What is a dedicated circuit? 

According to Homewyse, the definition of a dedicated circuit / an individual branch circuit is “an electric circuit designed specifically for powering a single, high powered electrical device”.

Electricians have debated this on various forums and, it seems that common sense dictates that, if a manufacturer has specified that an appliance should be on a dedicated circuit, then the warranty on the appliance would be void were it not installed according to the specifications.

The reason for this is if two or more appliances were on the same circuit, and one of the others had a fault, it could cause damage to the target appliance. There is also a fire risk which could put your home and family at risk.

The consumer research group “Which?” has discovered that up to 12,000 fires in Britain have been caused by malfunctioning appliances, stating that washing machines, tumble dryers and dishwashers are the most likely appliances to cause fires, and these are the very appliances that should have dedicated circuits!

 

So, which appliances should be on a dedicated circuit?

In the first instance, a dedicated circuit is required by appliances that have motors. They need to generate enough power from being started up and then need to have continuous power until reaching top performance, without tripping the electricity supply.

Many kitchen appliances rely on both motors and/or heat to function and they require a very large amount of power, so they would be the candidates for a dedicated circuit.

There are also appliances that are called “critical appliances” such as furnaces, water heaters and refrigerators.  Were they to trip without your knowledge, it could lead to a huge amount of damage to your home, negation of your insurance policy, inconvenience and high costs to resolve the problems caused.

I am sure it is easy to see why it is worth the effort to ensure that the proper electrical installation regulations have been followed.

It is quite difficult to compile a comprehensive list of appliances that need a dedicated circuit because a local building authority may add specific appliances to their regulations, and the NEC sometimes update their list when revising their guidelines.

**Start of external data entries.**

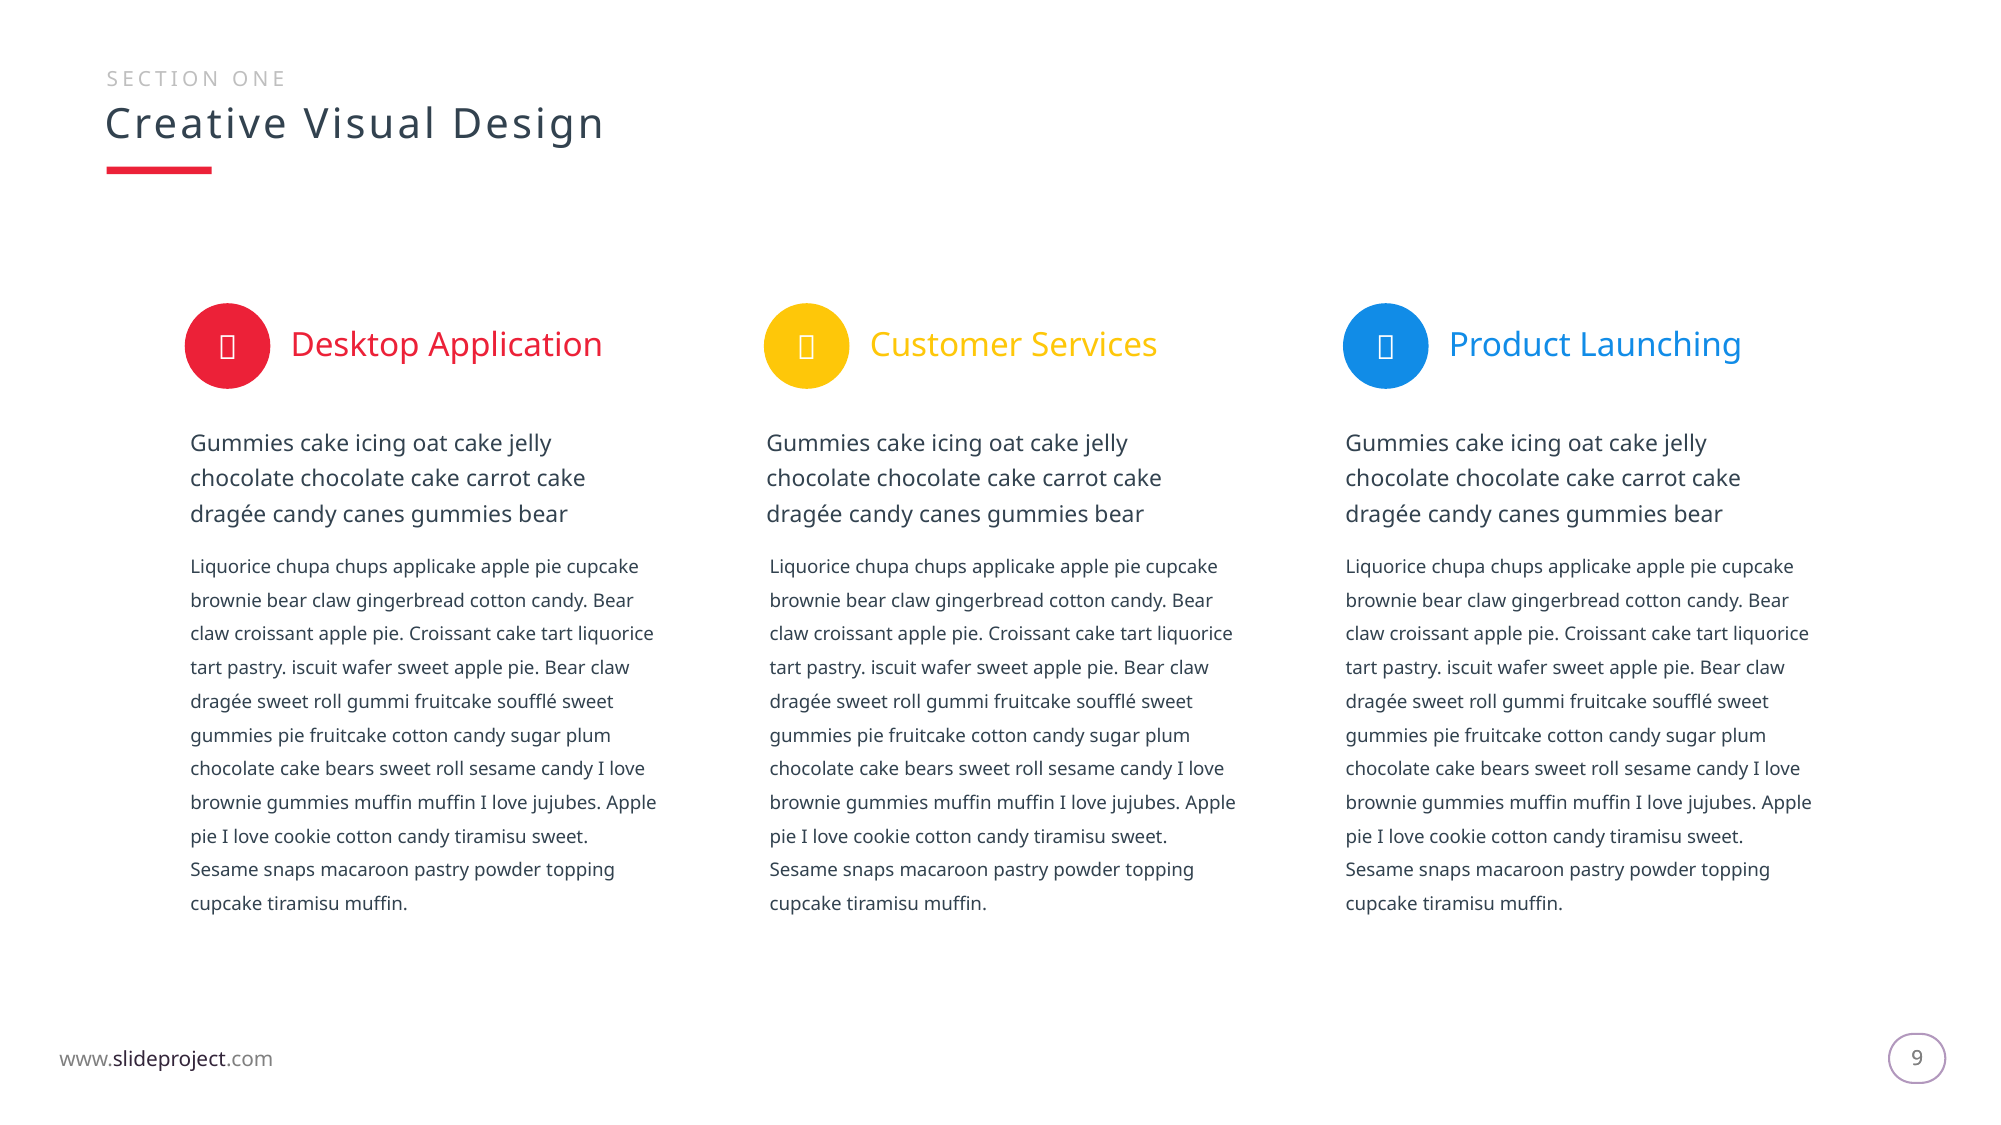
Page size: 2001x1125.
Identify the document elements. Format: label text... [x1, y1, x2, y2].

text_box Liquorice chupa chups applicake apple pie cupcake brownie bear claw gingerbread cotton candy. Bear claw croissant apple pie. Croissant cake tart liquorice tart pastry. iscuit wafer sweet apple pie. Bear claw dragée sweet roll gummi fruitcake soufflé sweet gummies pie fruitcake cotton candy sugar plum chocolate cake bears sweet roll sesame candy I love brownie gummies muffin muffin I love jujubes. Apple pie I love cookie cotton candy tiramisu sweet. Sesame snaps macaroon pastry powder topping cupcake tiramisu muffin. [1345, 543, 1813, 968]
text_box Liquorice chupa chups applicake apple pie cupcake brownie bear claw gingerbread cotton candy. Bear claw croissant apple pie. Croissant cake tart liquorice tart pastry. iscuit wafer sweet apple pie. Bear claw dragée sweet roll gummi fruitcake soufflé sweet gummies pie fruitcake cotton candy sugar plum chocolate cake bears sweet roll sesame candy I love brownie gummies muffin muffin I love jujubes. Apple pie I love cookie cotton candy tiramisu sweet. Sesame snaps macaroon pastry powder topping cupcake tiramisu muffin. [769, 543, 1237, 968]
text_box  [1341, 302, 1430, 390]
list SECTION ONE [106, 68, 1896, 94]
list Creative Visual Design [104, 102, 1894, 153]
text_box 9 [1881, 1026, 1953, 1091]
text_box Gummies cake icing oat cake jelly chocolate chocolate cake carrot cake dragée candy canes gummies bear [766, 420, 1233, 544]
text_box Liquorice chupa chups applicake apple pie cupcake brownie bear claw gingerbread cotton candy. Bear claw croissant apple pie. Croissant cake tart liquorice tart pastry. iscuit wafer sweet apple pie. Bear claw dragée sweet roll gummi fruitcake soufflé sweet gummies pie fruitcake cotton candy sugar plum chocolate cake bears sweet roll sesame candy I love brownie gummies muffin muffin I love jujubes. Apple pie I love cookie cotton candy tiramisu sweet. Sesame snaps macaroon pastry powder topping cupcake tiramisu muffin. [190, 544, 657, 968]
text_box Customer Services [869, 327, 1237, 389]
text_box  [183, 302, 272, 390]
text_box Desktop Application [290, 327, 657, 389]
text_box Gummies cake icing oat cake jelly chocolate chocolate cake carrot cake dragée candy canes gummies bear [190, 420, 657, 544]
text_box  [762, 302, 851, 390]
text_box Product Launching [1448, 327, 1816, 389]
text_box Gummies cake icing oat cake jelly chocolate chocolate cake carrot cake dragée candy canes gummies bear [1345, 420, 1812, 544]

This happens every three years and it is important to ensure that any electrical work undertaken complies with the latest guidelines.

In addition to that, it is important to remember that new appliances are being designed and added to the market place all the time and we would all be well advised to make sure that we read the manufacturer’s instructions for the correct electrical installation.

 

Appliances that require a dedicated circuit:

I have grouped appliances, which should have dedicated circuits, according to their most likely place in the home:

Kitchen

Refrigerator, freezer, mixers, garbage disposer, can-opener, toaster, pizza ovens, electric grill/oven, hob, microwave oven, dishwasher

Laundry

Washing machine, dryer

Bathroom

Water heater, power shower, blow dryers

General

Heating and air conditioning units, furnaces, sump pumps, Jacuzzis, hot tubs, saunas

So, at the end of the day, it seems that for safety and convenience (and by law in most countries), it is advisable to ensure that all your electrical work is carried out by a suitably qualified professional or, at the very least, it should be checked over by an electrician.

It is also important to remember that there are different regulations on electrical work from country to country and even zone to zone. These regulations should always be checked before commencing any work of this type and when making the decision whether an appliance needs a dedicated circuit.